Mr Brown said he had "learned a lot" since 1997
Chancellor Gordon Brown is due to be named Labour leader on Sunday, before taking over as prime minister from Tony Blair next week.
In a wide-ranging interview with three BBC editors, he answered questions on various topics, including some emailed in by BBC News website readers.
"I have learned a lot in the last 10 years. I have learned that top-down, 'pulling the lever solutions' are not always the ones that are going to work best.
"And I have learned that if you are going to face the big challenges - climate change - you can't do it without personal responsibility, the involvement of people.
"Global economic competition, I have got to persuade people to upgrade their skills. Terrorism, we have got to win people's hearts and minds. You really have to involve people and build a national consensus, if you are going to solve the challenges of the future."
"The test of this European amending treaty is surely, we didn't have a referendum on Maastricht, we didn't have one for Nice, we didn't have one with Amsterdam.
"You have got to have a test by which a referendum would have to be met.
"The question is, does the change justify a referendum? Let's see the outcomes out of the negotiations, if our red lines of what we say is important to have is met, then it's unlikely there would be a need for a referendum."
GOVERNMENT AND BUSINESS
"There can be no vested interests ever holding a claim on a government because we demand, and the demand of the public, is we govern in the whole of the public interest.
"But I do say we have got to build a consensus in this country to deal with the big challenges we face and I want a broad sense that there is a national purpose.
"I think we should welcome the involvement and engagement of people from business communities in our schools in a whole range of public services, and we will see more of that in the years to come."
Mr Brown was asked if New Labour politicians had become too close to people with a lot of money who were prepared to give it to the party.
"I don't think anybody's ever said that of me and I don't want that to be assumed of anybody else, but nobody's ever said that of me.
"But what I want to put in place is a new system of party funding...But of course you're going to have to get an all-party consensus."
Mr Brown agreed that tax, as a percentage of national income, was higher than it had been under the last government, if National Insurance was included, but said the basic rate of income tax had fallen.
He said he did not accept that tax rises announced in the first budgets after the last three general elections had not been mentioned during the election campaigns.
"I think at all times I have tried to be straight with the British people," he said.
"I don't accept that we didn't tell the electorate about the challenges we faced ahead. We had a huge debate in the general election of 2001 about the need to finance our health service."
Asked if he would rule out raising the tax paid by the highest earners indefinitely, he said: "I'm not going to announce here the manifesto for the next election...what I do say is we will stick to this manifesto."
Asked whether there should be an upper limit on private clinics carrying out NHS operations, he said: "It's what works that is going to matter here.
"There are certain areas, for example in hip joint operations and cataracts where the independent treatment centres have really been very good."
But he said if a hospital was the only one providing A&E and maternity services to an area it could not be allowed to "go bust".
To tackle problems with out-of-hours access to GPs, he said more direct walk-in centres were needed, more involvement from pharmacies and electronic prescriptions, but he said: "Yes, we will have to have more opening by GPs as well."
Mr Brown said mistakes had been made with pre-war intelligence on Iraq and "by all of us in the reconstruction process" after the fall of Saddam Hussein.
"We have apologised, and I repeat that, for the mistakes that were made in intelligence."
::::::
- [Exercise 1]: Retype the passage of the Gordon Brown interview from "In a wide-ranging" up to and including "one with Amsterdam.".
- [Exercise 2]:
Answer these questions using the Gordon Brown interview, one answer per line:
(a) On what day is Gordon Brown due to be named Labour leader?
(b) In which two kinds of operation does he say independent treatment centres have been very good?
(c) In which general election does he say there was a huge debate about financing the health service?
- [Exercise 3]: According to the Gordon Brown interview, why does Brown think a referendum on the European amending treaty would be unlikely? Answer in one to three sentences.
The data that follows is not needed for any of the work here.

- [Stored data entries]:
::::::
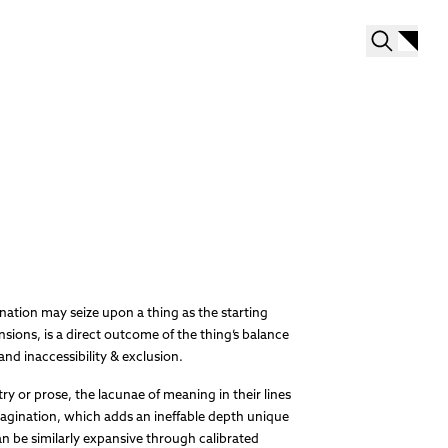
ation may seize upon a thing as the starting
nsions, is a direct outcome of the thing’s balance
and inaccessibility & exclusion.
etry or prose, the lacunae of meaning in their lines
magination, which adds an ineffable depth unique
an be similarly expansive through calibrated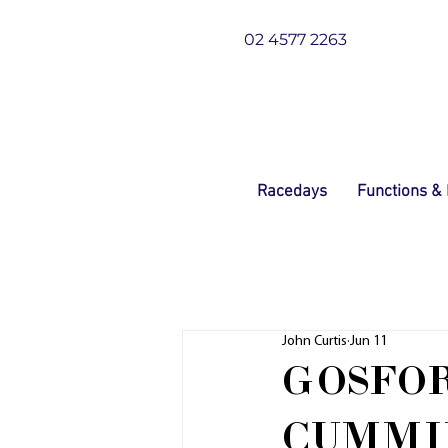
02 4577 2263
Racedays
Functions &
John Curtis
Jun 11
GOSFO
CUMMI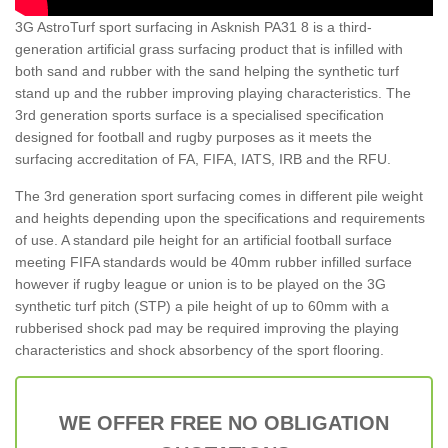
3G AstroTurf sport surfacing in Asknish PA31 8 is a third-
generation artificial grass surfacing product that is infilled with
both sand and rubber with the sand helping the synthetic turf
stand up and the rubber improving playing characteristics. The
3rd generation sports surface is a specialised specification
designed for football and rugby purposes as it meets the
surfacing accreditation of FA, FIFA, IATS, IRB and the RFU.
The 3rd generation sport surfacing comes in different pile weight
and heights depending upon the specifications and requirements
of use. A standard pile height for an artificial football surface
meeting FIFA standards would be 40mm rubber infilled surface
however if rugby league or union is to be played on the 3G
synthetic turf pitch (STP) a pile height of up to 60mm with a
rubberised shock pad may be required improving the playing
characteristics and shock absorbency of the sport flooring.
WE OFFER FREE NO OBLIGATION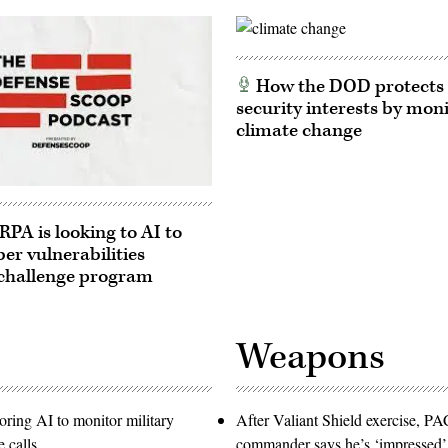
How the DOD protects 
security interests by mon
climate change
A is looking to AI to
ber vulnerabilities
challenge program
Weapons
oring AI to monitor military
After Valiant Shield exercise, 
 calls
commander says he’s ‘impressed’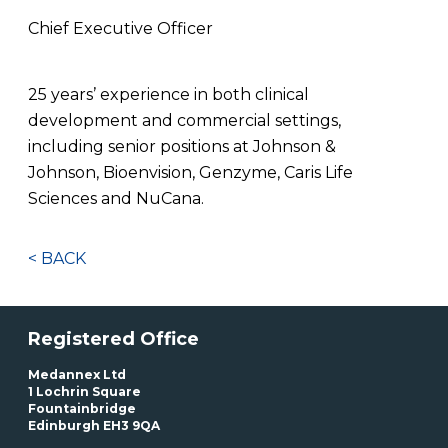
Chief Executive Officer
25 years’ experience in both clinical
development and commercial settings,
including senior positions at Johnson &
Johnson, Bioenvision, Genzyme, Caris Life
Sciences and NuCana.
< BACK
Registered Office
Medannex Ltd
1 Lochrin Square
Fountainbridge
Edinburgh EH3 9QA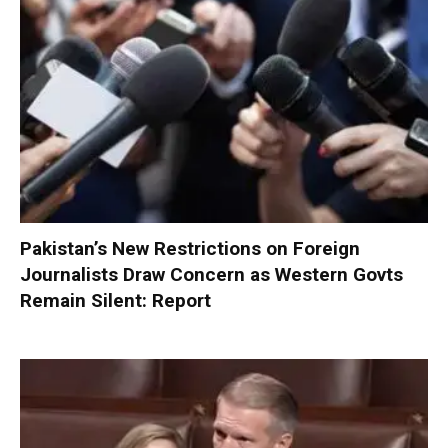
Pakistan’s New Restrictions on Foreign
Journalists Draw Concern as Western Govts
Remain Silent: Report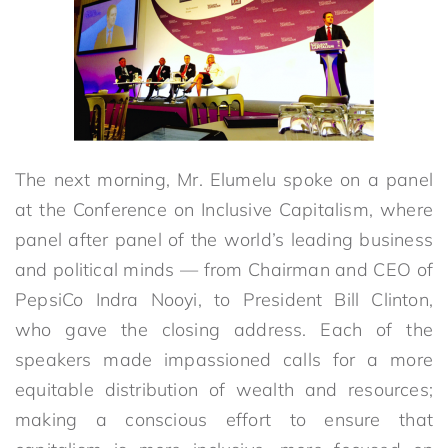
The next morning, Mr. Elumelu spoke on a panel
at the Conference on Inclusive Capitalism, where
panel after panel of the world’s leading business
and political minds — from Chairman and CEO of
PepsiCo Indra Nooyi, to President Bill Clinton,
who gave the closing address. Each of the
speakers made impassioned calls for a more
equitable distribution of wealth and resources;
making a conscious effort to ensure that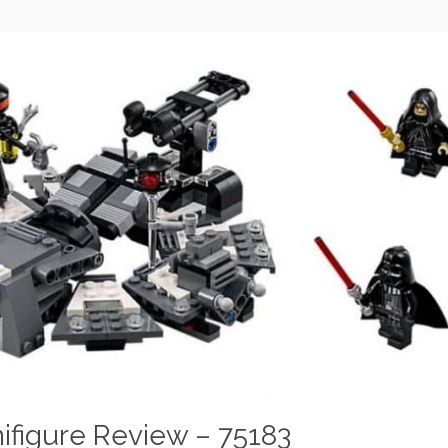
ifigure Review – 75183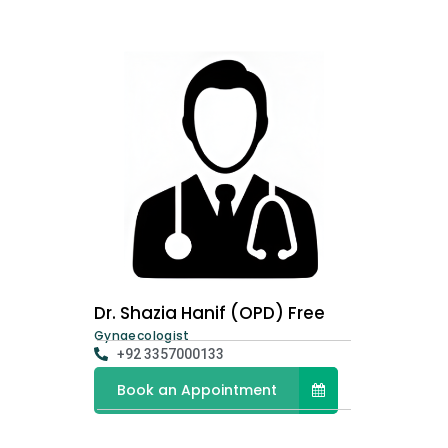
Dr. Shazia Hanif (OPD) Free
Gynaecologist
+92 3357000133
Book an Appointment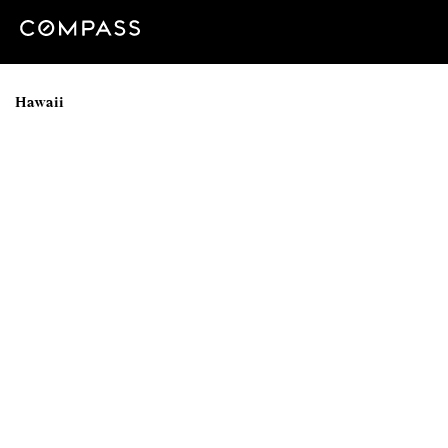
Hawaii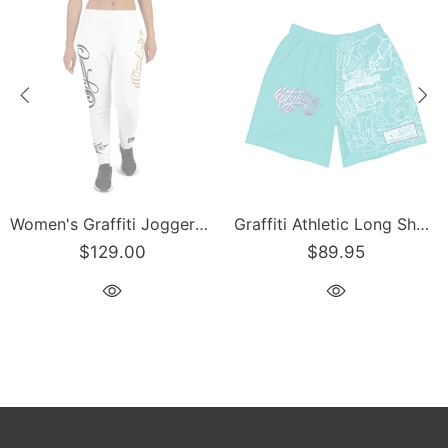
Women's Graffiti Joggers Gold and Black on White Scriptkonz Tag
Graffiti Athletic Long Shorts – Turquoise Mix Script | Hip-Hop Streetwear Shorts
$129.00
$89.95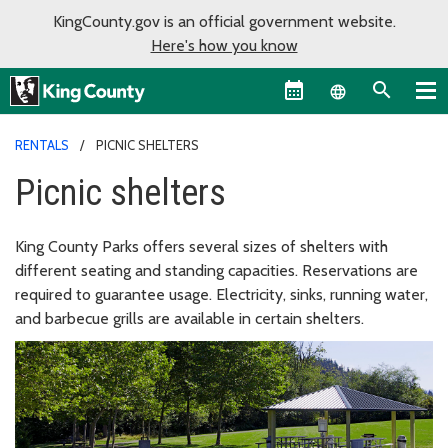
KingCounty.gov is an official government website.
Here's how you know
Language sel
RENTALS
PICNIC SHELTERS
Picnic shelters
King County Parks offers several sizes of shelters with
different seating and standing capacities. Reservations are
required to guarantee usage. Electricity, sinks, running water,
and barbecue grills are available in certain shelters.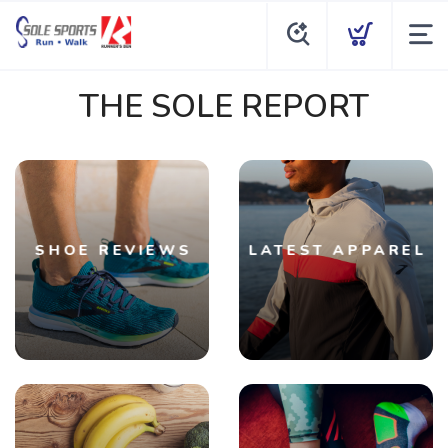
THE SOLE REPORT
SHOE REVIEWS
LATEST APPAREL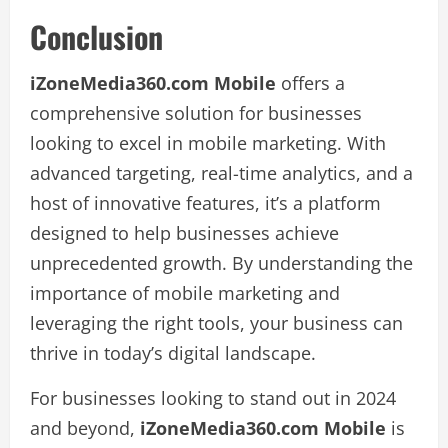
Conclusion
iZoneMedia360.com Mobile
offers a
comprehensive solution for businesses
looking to excel in mobile marketing. With
advanced targeting, real-time analytics, and a
host of innovative features, it’s a platform
designed to help businesses achieve
unprecedented growth. By understanding the
importance of mobile marketing and
leveraging the right tools, your business can
thrive in today’s digital landscape.
For businesses looking to stand out in 2024
and beyond,
iZoneMedia360.com Mobile
is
::::::
- [Reply 1]:
In a wide-ranging interview with three BBC editors, he answered questions on various topics, including some emailed in by BBC News website readers.
"I have learned a lot in the last 10 years. I have learned that top-down, 'pulling the lever solutions' are not always the ones that are going to work best.
"And I have learned that if you are going to face the big challenges - climate change - you can't do it without personal responsibility, the involvement of people.
"Global economic competition, I have got to persuade people to upgrade their skills. Terrorism, we have got to win people's hearts and minds. You really have to involve people and build a national consensus, if you are going to solve the challenges of the future."
"The test of this European amending treaty is surely, we didn't have a referendum on Maastricht, we didn't have one for Nice, we didn't have one with Amsterdam.

- [Reply 2]:
(a) Sunday
(b) Hip joint operations and cataracts
(c) The general election of 2001

- [Reply 3]: Brown says the test is whether the change justifies a referendum, noting that none was held for Maastricht, Nice or Amsterdam. If the negotiations meet the government's red lines, he considers a referendum unlikely to be needed.